─── Fragmento original

A los pocos días, Melville había destripado su pobre manuscrito. Decía que era una revisión, pero lo había reventado desde el mismo corazón del texto. Como quien busca el aceite en la profundidad de la cabeza de un cachalote. En algún lugar, entre aquellos párrafos que se le habían resistido durante meses, entre los recuerdos difusos de las noches en cubierta, escondido en las palabras que tan trabajosamente había encadenado, estaba el libro que siempre quiso escribir. Lo iba a lograr pasara lo que pasara. «Como búho me muevo en el ocaso, debido al ocaso de mis ojos». Se atrevía a confesárselo a su fiel amigo Evert Duyckinck, editor de Literary World. Pero el ocaso de sus ojos era el de un visionario. Algo en él había cambiado. En su mesa, en la buhardilla de una granja de Massachusetts, tierra adentro, Herman Melville se había convertido en Ahab.
¿Es eso que avista más allá del horizonte de sus balleneros la verdadera historia que desea contar? ¿Es esta la epifanía que esperaba? ¿El viento que lo impulsaría? ¿Es este monstruo el que tendrá que vencer? Este es.
Misiva a misiva, Melville comparte con Hawthorne la inevitable tortura en la que se estaba convirtiendo Moby Dick. Lo habían hablado los dos en una de esas largas noches de confesiones. Herman quería arrancarse un libro del cerebro, que la idea se hiciera palabra sin tener que atravesar su cuerpo, ni su recuerdo, ni su dolor. Pero para eso había que atreverse a algo peor: a arrancar el pensamiento de la mente. «Es comparable a la delicada y peligrosa empresa de separar la pintura de su panel: hay que raspar todo el cerebro para que la operación pueda hacerse con seguridad».
Melville sabía lo que le estaba pasando. Sabía que había libros de dos clases: los que exigen la tinta y «los que se beben la sangre». Y su ballena es un vampiro. Aquí está la paradoja: había evitado contar el episodio de canibalismo de los supervivientes del Essex y, por una extraña ley de la compensación, la novela le estaba devorando a él. Leviatán comiendo a su padre. El único destino posible cuando se firma un pacto con el diablo. La única salida: sucumbir, sumergirse, perder pie. Caer en la maldición de Ahab.

──────
─── Material

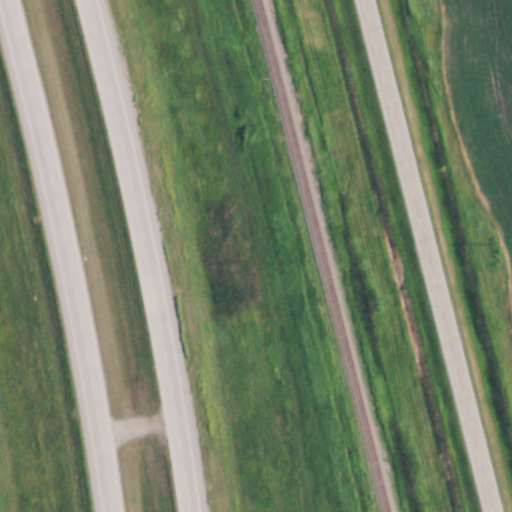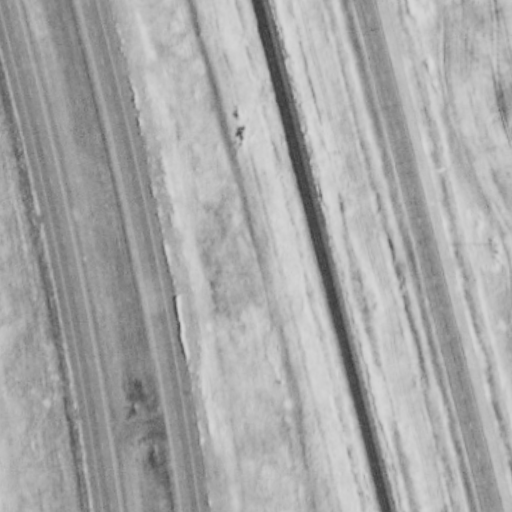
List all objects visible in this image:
crop: (483, 120)
road: (69, 254)
road: (144, 254)
road: (428, 255)
railway: (322, 256)
crop: (0, 507)
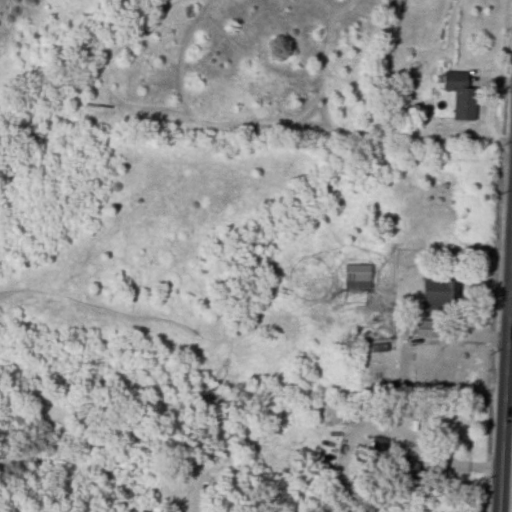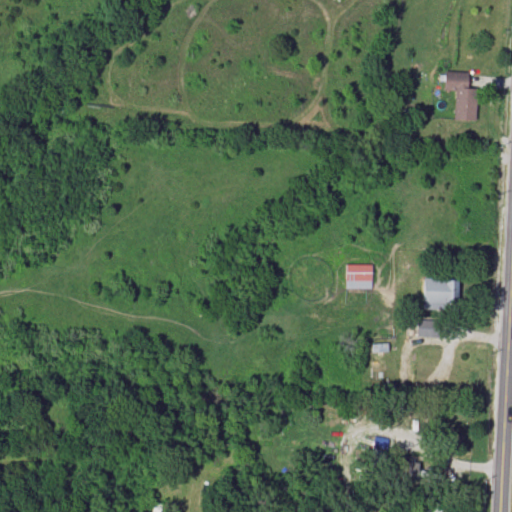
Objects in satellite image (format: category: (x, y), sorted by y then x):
building: (460, 95)
building: (357, 276)
building: (438, 292)
building: (425, 328)
road: (510, 332)
road: (506, 375)
building: (379, 446)
building: (408, 468)
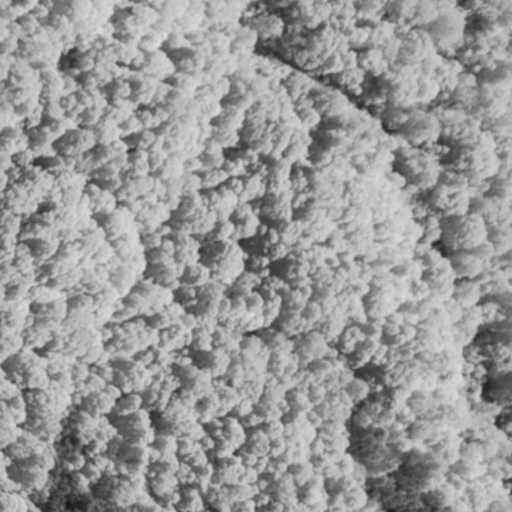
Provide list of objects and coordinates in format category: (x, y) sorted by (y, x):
road: (343, 102)
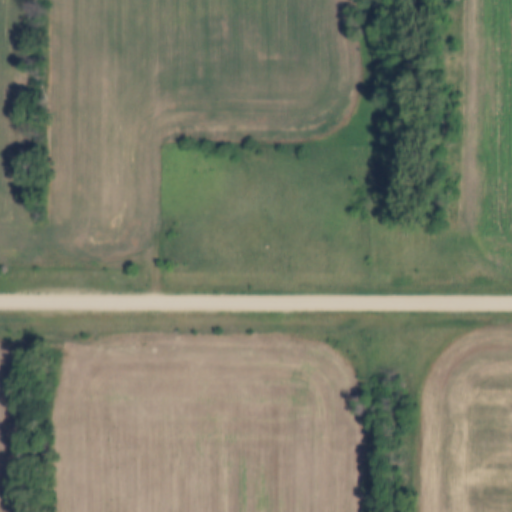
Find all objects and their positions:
road: (255, 304)
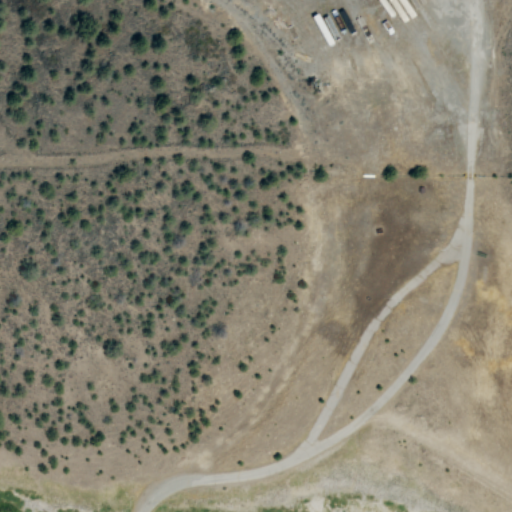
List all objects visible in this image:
road: (379, 308)
road: (295, 325)
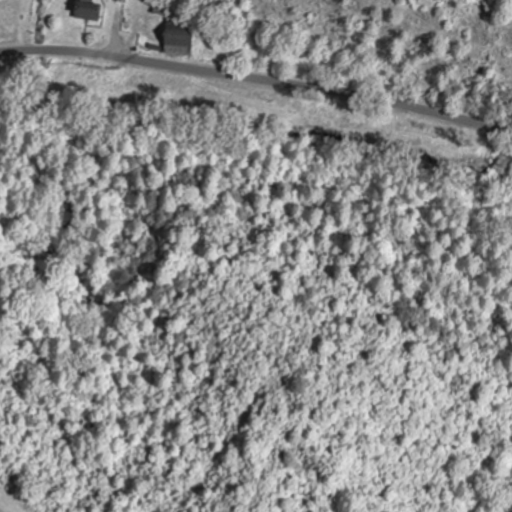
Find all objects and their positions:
building: (85, 10)
building: (176, 42)
road: (257, 79)
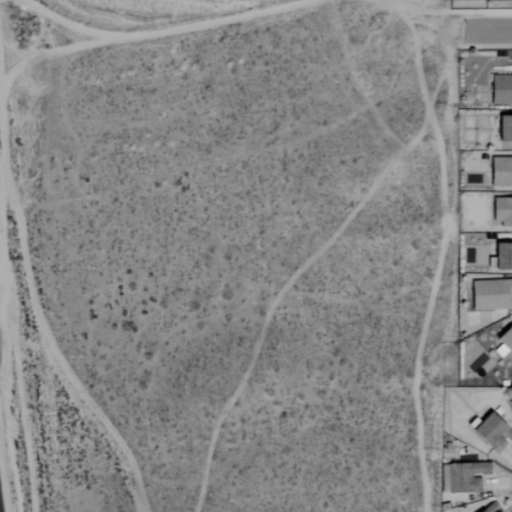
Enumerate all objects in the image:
road: (485, 30)
building: (499, 90)
building: (502, 129)
building: (499, 171)
building: (500, 212)
building: (499, 258)
building: (490, 295)
road: (40, 319)
building: (504, 340)
building: (489, 433)
building: (469, 476)
building: (488, 508)
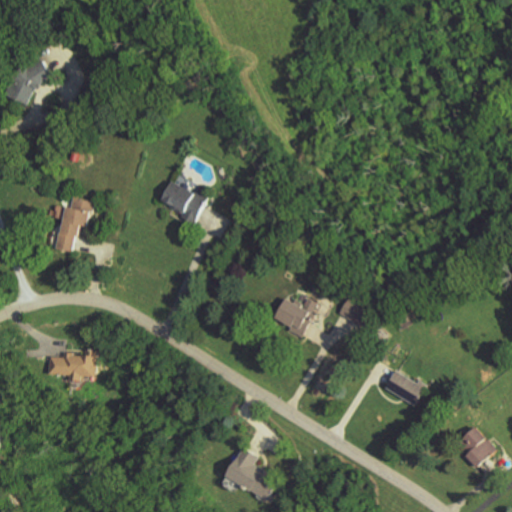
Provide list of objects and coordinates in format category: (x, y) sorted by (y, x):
building: (34, 80)
road: (25, 121)
building: (187, 201)
building: (76, 222)
road: (16, 264)
road: (189, 276)
building: (301, 316)
building: (355, 319)
building: (78, 366)
road: (230, 374)
building: (410, 386)
road: (354, 402)
building: (480, 446)
building: (253, 473)
road: (493, 497)
road: (437, 510)
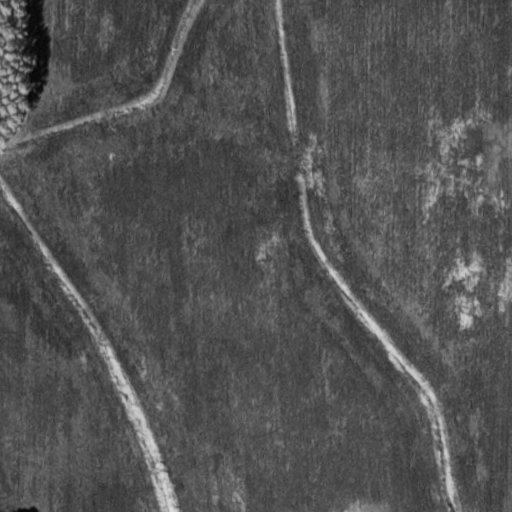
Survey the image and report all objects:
crop: (259, 258)
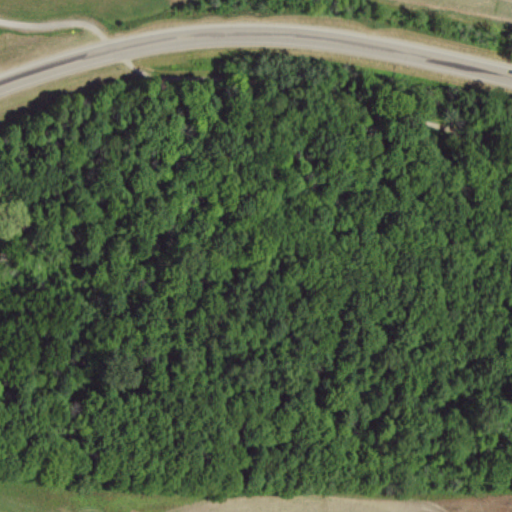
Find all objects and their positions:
road: (254, 31)
road: (248, 84)
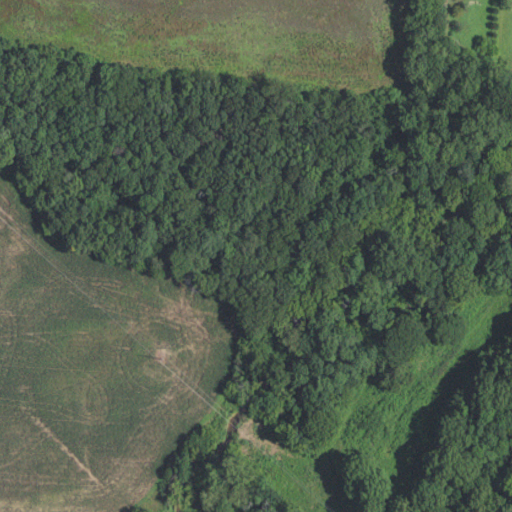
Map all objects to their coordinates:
power tower: (161, 355)
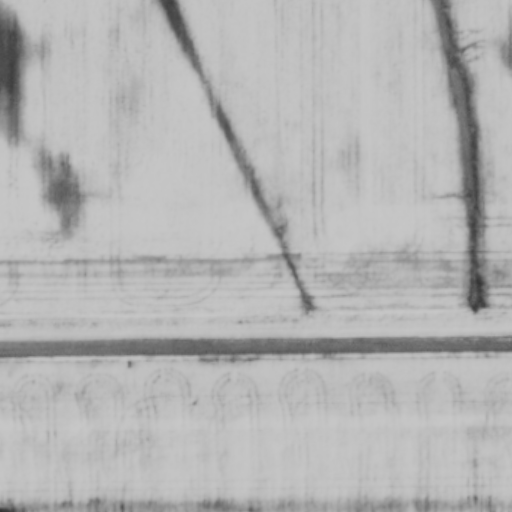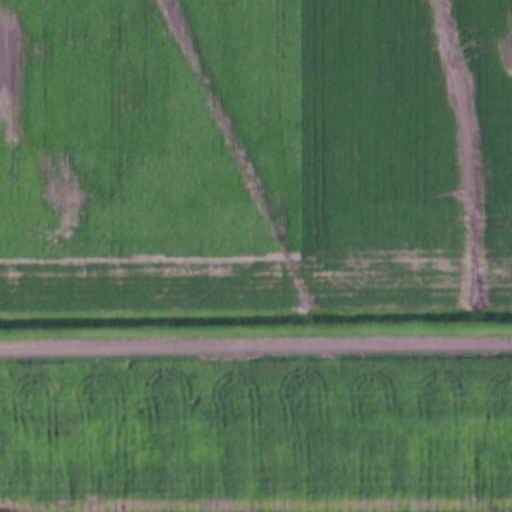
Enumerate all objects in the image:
road: (256, 347)
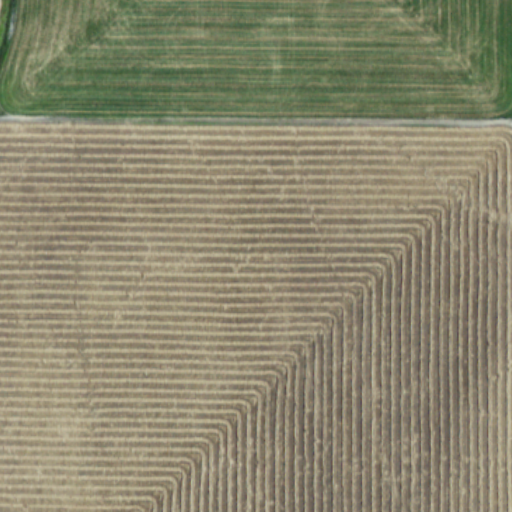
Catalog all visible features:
crop: (253, 256)
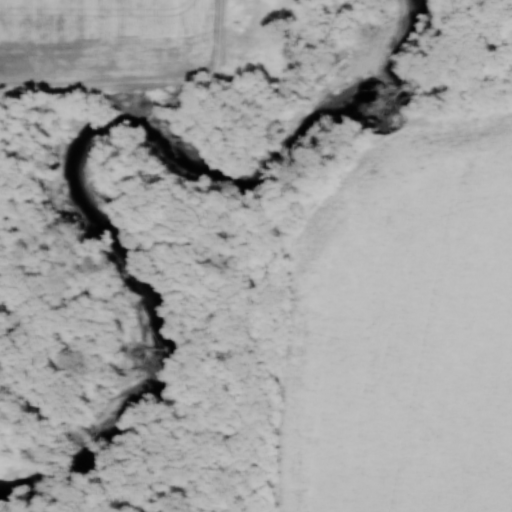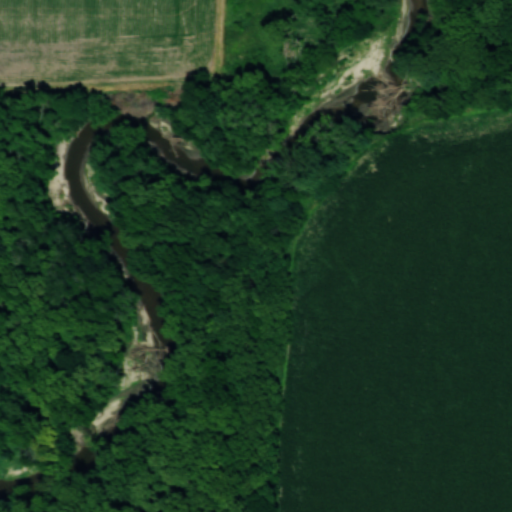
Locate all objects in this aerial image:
crop: (401, 322)
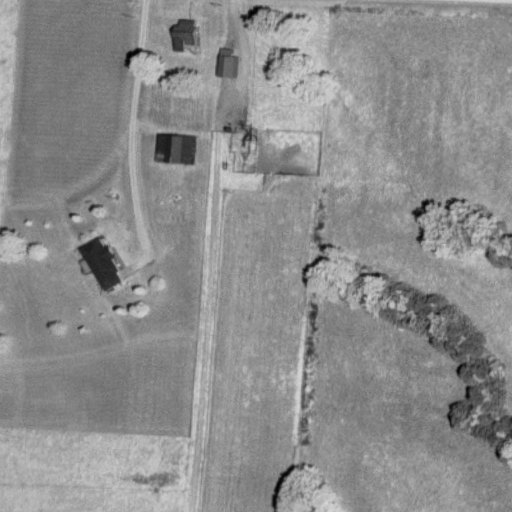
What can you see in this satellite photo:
building: (184, 36)
building: (230, 68)
road: (134, 147)
building: (177, 149)
building: (100, 264)
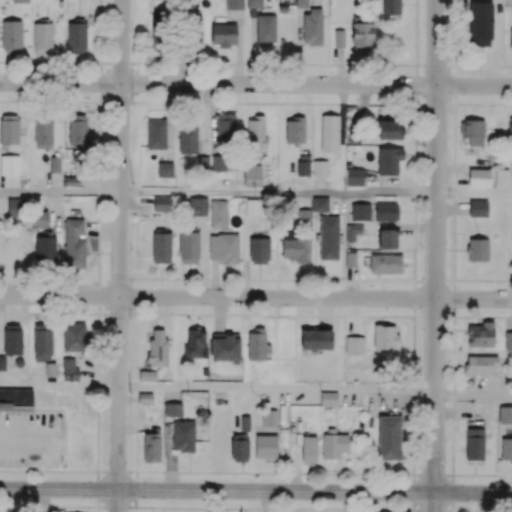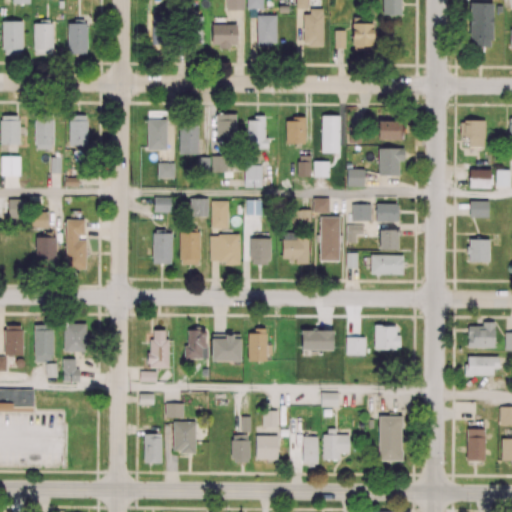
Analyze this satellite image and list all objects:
road: (256, 83)
road: (60, 192)
road: (278, 192)
road: (474, 193)
road: (435, 245)
road: (119, 256)
road: (255, 297)
street lamp: (448, 314)
road: (59, 386)
road: (276, 388)
road: (472, 394)
street lamp: (33, 412)
road: (30, 436)
street lamp: (70, 464)
road: (255, 490)
road: (433, 501)
street lamp: (135, 509)
street lamp: (468, 509)
street lamp: (226, 510)
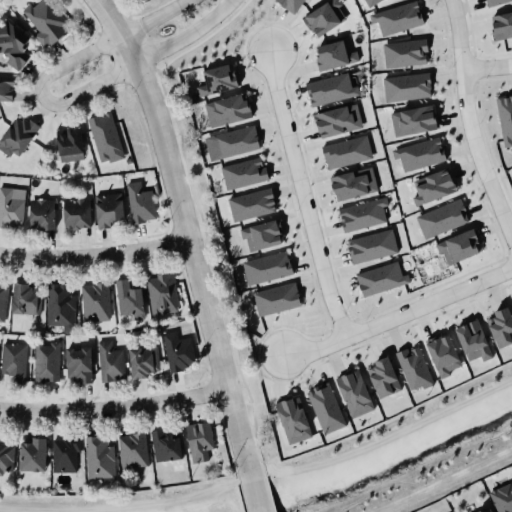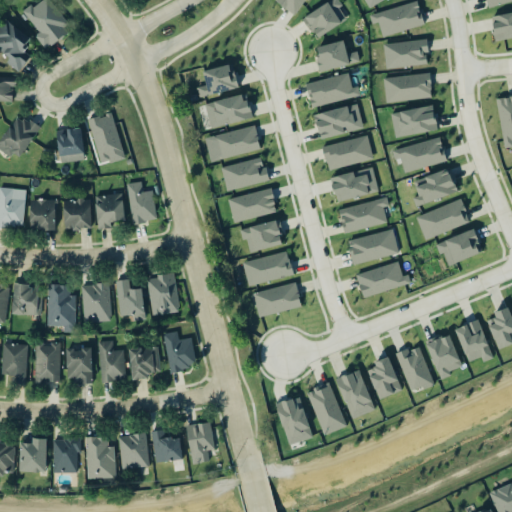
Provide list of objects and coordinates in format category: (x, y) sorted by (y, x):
building: (371, 2)
building: (494, 2)
building: (290, 4)
park: (135, 6)
road: (122, 7)
road: (134, 13)
building: (325, 17)
road: (106, 18)
road: (153, 18)
building: (397, 18)
building: (47, 22)
building: (502, 25)
building: (14, 46)
building: (405, 53)
building: (334, 55)
road: (73, 61)
road: (138, 63)
road: (487, 67)
building: (218, 80)
building: (6, 87)
building: (407, 87)
building: (330, 89)
building: (228, 110)
building: (505, 118)
building: (413, 120)
road: (468, 120)
building: (338, 121)
building: (18, 136)
building: (105, 136)
building: (232, 143)
building: (70, 145)
building: (347, 152)
building: (420, 154)
building: (244, 173)
building: (354, 184)
building: (434, 187)
road: (304, 195)
building: (140, 203)
building: (252, 204)
building: (12, 206)
building: (109, 209)
building: (42, 214)
building: (77, 214)
building: (363, 214)
building: (442, 218)
building: (262, 235)
building: (372, 246)
building: (459, 247)
road: (93, 253)
road: (190, 260)
building: (267, 268)
building: (381, 279)
building: (163, 294)
building: (26, 299)
building: (276, 299)
building: (3, 300)
building: (130, 300)
building: (95, 302)
building: (60, 307)
road: (399, 315)
building: (502, 327)
building: (473, 341)
building: (178, 351)
building: (443, 355)
building: (47, 361)
building: (144, 361)
building: (14, 362)
building: (111, 362)
building: (79, 364)
building: (414, 368)
building: (383, 378)
building: (355, 393)
road: (113, 407)
building: (325, 408)
building: (293, 420)
building: (199, 441)
building: (165, 447)
building: (133, 450)
building: (65, 454)
building: (33, 455)
building: (99, 457)
building: (6, 458)
building: (502, 497)
road: (254, 500)
building: (486, 510)
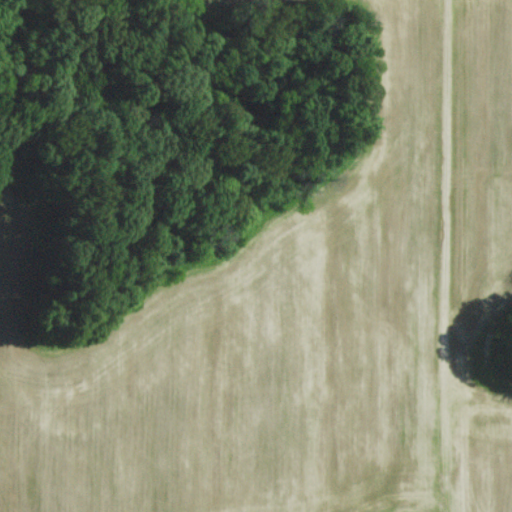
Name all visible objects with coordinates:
road: (445, 201)
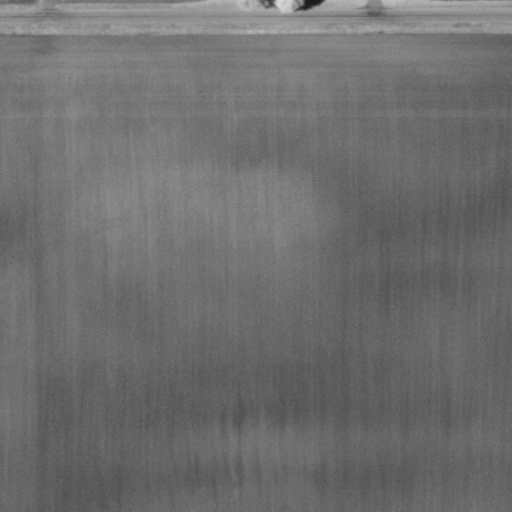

──────

• **Instrucción 1**
Traduce al inglés esta oración del fragmento sobre Melville: «Melville sabía lo que le estaba pasando.»
• **Instrucción 2**
Transcribe, por favor, sin ningún cambio las filas que van desde la línea que contiene «Analyze this satellite» hasta la línea que contiene «street lamp: (226, 510)», ambas incluidas.

• **Respuesta correcta 1**
Melville knew what was happening to him.

• **Respuesta correcta 2**
Analyze this satellite image and list all objects:
road: (256, 83)
road: (60, 192)
road: (278, 192)
road: (474, 193)
road: (435, 245)
road: (119, 256)
road: (255, 297)
street lamp: (448, 314)
road: (59, 386)
road: (276, 388)
road: (472, 394)
street lamp: (33, 412)
road: (30, 436)
street lamp: (70, 464)
road: (255, 490)
road: (433, 501)
street lamp: (135, 509)
street lamp: (468, 509)
street lamp: (226, 510)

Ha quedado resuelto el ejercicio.